Stored data
[Start of Attachment]
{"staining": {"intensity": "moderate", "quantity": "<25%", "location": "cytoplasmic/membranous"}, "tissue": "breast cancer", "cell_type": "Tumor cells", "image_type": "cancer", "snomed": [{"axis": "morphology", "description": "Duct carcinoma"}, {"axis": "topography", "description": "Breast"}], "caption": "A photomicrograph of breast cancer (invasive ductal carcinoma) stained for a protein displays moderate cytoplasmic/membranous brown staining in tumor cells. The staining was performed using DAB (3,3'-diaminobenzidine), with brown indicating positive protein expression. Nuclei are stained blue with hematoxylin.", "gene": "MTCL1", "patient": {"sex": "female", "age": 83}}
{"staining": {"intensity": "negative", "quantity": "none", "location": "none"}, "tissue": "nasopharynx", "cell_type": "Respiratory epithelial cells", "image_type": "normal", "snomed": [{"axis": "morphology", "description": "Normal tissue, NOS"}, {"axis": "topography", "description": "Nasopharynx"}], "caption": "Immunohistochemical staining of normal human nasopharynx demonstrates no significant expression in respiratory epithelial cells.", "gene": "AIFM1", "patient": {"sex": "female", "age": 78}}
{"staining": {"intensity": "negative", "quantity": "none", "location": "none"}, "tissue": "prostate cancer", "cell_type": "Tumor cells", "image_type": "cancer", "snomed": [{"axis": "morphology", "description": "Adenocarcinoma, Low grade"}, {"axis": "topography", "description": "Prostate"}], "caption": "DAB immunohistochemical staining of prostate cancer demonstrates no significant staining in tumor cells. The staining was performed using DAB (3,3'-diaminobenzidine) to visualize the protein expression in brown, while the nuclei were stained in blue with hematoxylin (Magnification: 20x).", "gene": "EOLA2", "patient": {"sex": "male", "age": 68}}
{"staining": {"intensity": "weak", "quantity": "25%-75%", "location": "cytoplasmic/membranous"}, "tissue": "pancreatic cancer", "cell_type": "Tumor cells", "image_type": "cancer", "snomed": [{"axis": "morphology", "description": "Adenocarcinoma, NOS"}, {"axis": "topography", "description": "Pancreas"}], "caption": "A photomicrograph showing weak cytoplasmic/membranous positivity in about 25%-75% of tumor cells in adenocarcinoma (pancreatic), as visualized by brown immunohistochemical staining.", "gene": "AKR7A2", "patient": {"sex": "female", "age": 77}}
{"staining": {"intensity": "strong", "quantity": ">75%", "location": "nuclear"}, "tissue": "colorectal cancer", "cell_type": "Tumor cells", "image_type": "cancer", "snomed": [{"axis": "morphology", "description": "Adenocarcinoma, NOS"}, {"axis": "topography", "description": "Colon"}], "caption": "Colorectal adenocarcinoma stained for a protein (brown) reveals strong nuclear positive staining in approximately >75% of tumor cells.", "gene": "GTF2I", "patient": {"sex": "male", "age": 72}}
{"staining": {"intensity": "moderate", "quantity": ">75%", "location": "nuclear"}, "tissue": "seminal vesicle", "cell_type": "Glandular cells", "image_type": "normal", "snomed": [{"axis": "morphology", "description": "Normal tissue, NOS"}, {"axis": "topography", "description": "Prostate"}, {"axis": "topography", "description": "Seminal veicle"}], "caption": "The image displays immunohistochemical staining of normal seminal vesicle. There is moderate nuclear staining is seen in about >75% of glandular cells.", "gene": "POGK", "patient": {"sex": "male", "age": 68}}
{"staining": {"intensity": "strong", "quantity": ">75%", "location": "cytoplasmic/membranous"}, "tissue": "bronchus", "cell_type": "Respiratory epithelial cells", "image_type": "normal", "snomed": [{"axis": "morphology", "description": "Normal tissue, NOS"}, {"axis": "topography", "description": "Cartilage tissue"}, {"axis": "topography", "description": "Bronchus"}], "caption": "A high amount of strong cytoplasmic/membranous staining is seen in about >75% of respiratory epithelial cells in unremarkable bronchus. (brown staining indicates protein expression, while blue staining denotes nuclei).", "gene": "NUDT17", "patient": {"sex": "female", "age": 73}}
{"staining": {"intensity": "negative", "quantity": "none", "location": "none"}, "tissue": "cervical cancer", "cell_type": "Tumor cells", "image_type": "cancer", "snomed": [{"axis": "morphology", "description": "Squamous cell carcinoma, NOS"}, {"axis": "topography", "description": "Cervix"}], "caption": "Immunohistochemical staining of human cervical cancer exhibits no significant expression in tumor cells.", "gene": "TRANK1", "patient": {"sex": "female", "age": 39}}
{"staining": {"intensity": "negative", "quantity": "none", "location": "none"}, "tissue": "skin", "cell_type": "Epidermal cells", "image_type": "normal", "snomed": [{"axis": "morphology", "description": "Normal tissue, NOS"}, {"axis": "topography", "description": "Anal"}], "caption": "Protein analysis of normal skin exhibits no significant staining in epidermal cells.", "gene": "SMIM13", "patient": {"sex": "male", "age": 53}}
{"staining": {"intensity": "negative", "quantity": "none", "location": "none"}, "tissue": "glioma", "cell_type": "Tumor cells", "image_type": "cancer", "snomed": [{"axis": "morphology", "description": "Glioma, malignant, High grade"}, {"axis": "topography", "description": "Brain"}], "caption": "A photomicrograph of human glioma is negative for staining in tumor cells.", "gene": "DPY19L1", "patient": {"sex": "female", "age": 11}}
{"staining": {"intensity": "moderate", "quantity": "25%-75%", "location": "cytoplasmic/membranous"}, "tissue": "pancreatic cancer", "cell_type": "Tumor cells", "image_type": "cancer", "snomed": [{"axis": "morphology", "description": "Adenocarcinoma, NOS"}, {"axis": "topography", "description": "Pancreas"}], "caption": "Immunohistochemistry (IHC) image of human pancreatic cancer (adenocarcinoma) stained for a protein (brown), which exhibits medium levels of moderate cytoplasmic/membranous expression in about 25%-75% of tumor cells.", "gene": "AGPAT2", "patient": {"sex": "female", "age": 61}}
[End of Attachment]
**Problem requirements:**
Transcribe, in full, each record that appears above.

**Exercise solution:**
{"staining": {"intensity": "moderate", "quantity": "<25%", "location": "cytoplasmic/membranous"}, "tissue": "breast cancer", "cell_type": "Tumor cells", "image_type": "cancer", "snomed": [{"axis": "morphology", "description": "Duct carcinoma"}, {"axis": "topography", "description": "Breast"}], "caption": "A photomicrograph of breast cancer (invasive ductal carcinoma) stained for a protein displays moderate cytoplasmic/membranous brown staining in tumor cells. The staining was performed using DAB (3,3'-diaminobenzidine), with brown indicating positive protein expression. Nuclei are stained blue with hematoxylin.", "gene": "MTCL1", "patient": {"sex": "female", "age": 83}}
{"staining": {"intensity": "negative", "quantity": "none", "location": "none"}, "tissue": "nasopharynx", "cell_type": "Respiratory epithelial cells", "image_type": "normal", "snomed": [{"axis": "morphology", "description": "Normal tissue, NOS"}, {"axis": "topography", "description": "Nasopharynx"}], "caption": "Immunohistochemical staining of normal human nasopharynx demonstrates no significant expression in respiratory epithelial cells.", "gene": "AIFM1", "patient": {"sex": "female", "age": 78}}
{"staining": {"intensity": "negative", "quantity": "none", "location": "none"}, "tissue": "prostate cancer", "cell_type": "Tumor cells", "image_type": "cancer", "snomed": [{"axis": "morphology", "description": "Adenocarcinoma, Low grade"}, {"axis": "topography", "description": "Prostate"}], "caption": "DAB immunohistochemical staining of prostate cancer demonstrates no significant staining in tumor cells. The staining was performed using DAB (3,3'-diaminobenzidine) to visualize the protein expression in brown, while the nuclei were stained in blue with hematoxylin (Magnification: 20x).", "gene": "EOLA2", "patient": {"sex": "male", "age": 68}}
{"staining": {"intensity": "weak", "quantity": "25%-75%", "location": "cytoplasmic/membranous"}, "tissue": "pancreatic cancer", "cell_type": "Tumor cells", "image_type": "cancer", "snomed": [{"axis": "morphology", "description": "Adenocarcinoma, NOS"}, {"axis": "topography", "description": "Pancreas"}], "caption": "A photomicrograph showing weak cytoplasmic/membranous positivity in about 25%-75% of tumor cells in adenocarcinoma (pancreatic), as visualized by brown immunohistochemical staining.", "gene": "AKR7A2", "patient": {"sex": "female", "age": 77}}
{"staining": {"intensity": "strong", "quantity": ">75%", "location": "nuclear"}, "tissue": "colorectal cancer", "cell_type": "Tumor cells", "image_type": "cancer", "snomed": [{"axis": "morphology", "description": "Adenocarcinoma, NOS"}, {"axis": "topography", "description": "Colon"}], "caption": "Colorectal adenocarcinoma stained for a protein (brown) reveals strong nuclear positive staining in approximately >75% of tumor cells.", "gene": "GTF2I", "patient": {"sex": "male", "age": 72}}
{"staining": {"intensity": "moderate", "quantity": ">75%", "location": "nuclear"}, "tissue": "seminal vesicle", "cell_type": "Glandular cells", "image_type": "normal", "snomed": [{"axis": "morphology", "description": "Normal tissue, NOS"}, {"axis": "topography", "description": "Prostate"}, {"axis": "topography", "description": "Seminal veicle"}], "caption": "The image displays immunohistochemical staining of normal seminal vesicle. There is moderate nuclear staining is seen in about >75% of glandular cells.", "gene": "POGK", "patient": {"sex": "male", "age": 68}}
{"staining": {"intensity": "strong", "quantity": ">75%", "location": "cytoplasmic/membranous"}, "tissue": "bronchus", "cell_type": "Respiratory epithelial cells", "image_type": "normal", "snomed": [{"axis": "morphology", "description": "Normal tissue, NOS"}, {"axis": "topography", "description": "Cartilage tissue"}, {"axis": "topography", "description": "Bronchus"}], "caption": "A high amount of strong cytoplasmic/membranous staining is seen in about >75% of respiratory epithelial cells in unremarkable bronchus. (brown staining indicates protein expression, while blue staining denotes nuclei).", "gene": "NUDT17", "patient": {"sex": "female", "age": 73}}
{"staining": {"intensity": "negative", "quantity": "none", "location": "none"}, "tissue": "cervical cancer", "cell_type": "Tumor cells", "image_type": "cancer", "snomed": [{"axis": "morphology", "description": "Squamous cell carcinoma, NOS"}, {"axis": "topography", "description": "Cervix"}], "caption": "Immunohistochemical staining of human cervical cancer exhibits no significant expression in tumor cells.", "gene": "TRANK1", "patient": {"sex": "female", "age": 39}}
{"staining": {"intensity": "negative", "quantity": "none", "location": "none"}, "tissue": "skin", "cell_type": "Epidermal cells", "image_type": "normal", "snomed": [{"axis": "morphology", "description": "Normal tissue, NOS"}, {"axis": "topography", "description": "Anal"}], "caption": "Protein analysis of normal skin exhibits no significant staining in epidermal cells.", "gene": "SMIM13", "patient": {"sex": "male", "age": 53}}
{"staining": {"intensity": "negative", "quantity": "none", "location": "none"}, "tissue": "glioma", "cell_type": "Tumor cells", "image_type": "cancer", "snomed": [{"axis": "morphology", "description": "Glioma, malignant, High grade"}, {"axis": "topography", "description": "Brain"}], "caption": "A photomicrograph of human glioma is negative for staining in tumor cells.", "gene": "DPY19L1", "patient": {"sex": "female", "age": 11}}
{"staining": {"intensity": "moderate", "quantity": "25%-75%", "location": "cytoplasmic/membranous"}, "tissue": "pancreatic cancer", "cell_type": "Tumor cells", "image_type": "cancer", "snomed": [{"axis": "morphology", "description": "Adenocarcinoma, NOS"}, {"axis": "topography", "description": "Pancreas"}], "caption": "Immunohistochemistry (IHC) image of human pancreatic cancer (adenocarcinoma) stained for a protein (brown), which exhibits medium levels of moderate cytoplasmic/membranous expression in about 25%-75% of tumor cells.", "gene": "AGPAT2", "patient": {"sex": "female", "age": 61}}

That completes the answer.